Question: If you had all the confidence and courage in the world, what would you do differently than you’re doing now? What would you try? What would you change? What would you become? What would you create that’s different from what you’re creating right now?

You know, the word “heaven” comes from a word and it means “expansion.” That a heavenly experience comes when we expand our heart and love; when we expand our faith; when we expand our joy; when we expand our compassion. That, as we expand ourselves and courageously step out beyond our comfort zone, that is a heavenly experience! To close thing off is a more negative and limited experience, and that’s not how we are meant to live.

Winston Churchill says one of my favorite quotes. He says, “Success is going from failure to failure without losing enthusiasm.” [Congregation laughs] And what he’s saying: That no matter what happens, keep going! Keep having the courage to continue; to keep moving forward and to keep expanding and growing yourself. Because that’s how we have a fuller and richer life and experience.

Every one of our levels of confidence will waver from time to time. And what we need to do is to cultivate it; to nurture it; and to develop. And do it consistently and regularly. And how is: to remember who you are. Remember that spirit and essence — that truth — and cultivate it five times a day: connect with it; connect with it; connect with it, and it will begin to radiate beyond your being.

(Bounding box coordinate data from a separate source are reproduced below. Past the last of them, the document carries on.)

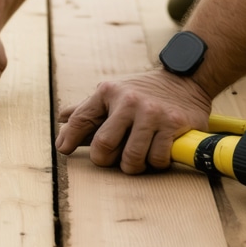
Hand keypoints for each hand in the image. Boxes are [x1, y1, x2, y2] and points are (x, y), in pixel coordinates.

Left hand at [55, 70, 210, 173]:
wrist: (184, 80)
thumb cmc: (142, 92)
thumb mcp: (113, 93)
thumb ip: (88, 108)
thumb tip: (61, 118)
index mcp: (109, 92)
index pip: (82, 119)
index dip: (69, 138)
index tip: (64, 150)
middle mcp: (128, 101)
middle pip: (104, 146)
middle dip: (105, 160)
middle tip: (112, 159)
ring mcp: (151, 112)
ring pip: (131, 158)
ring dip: (132, 166)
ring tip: (136, 159)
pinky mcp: (173, 123)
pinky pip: (157, 159)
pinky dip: (155, 163)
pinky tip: (156, 152)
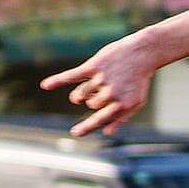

Then realize the reality. Life changes; there are trials. There are doubts. But affirm that you can do it. “I can handle this!” Affirm that you’re smart and you’re talented, and accept there are some things you just don’t do great. And be confident with who you are and comfortable in your own skin just the way you are. And finally, renew your courage. Step out of your comfort zone. Give it a try, and that will increase and expand you in great ways.

If you want a better life, I guarantee you that confidence is a game-changer. Confidence is the key. And if you want to be more confident, you’ve got to think more confident.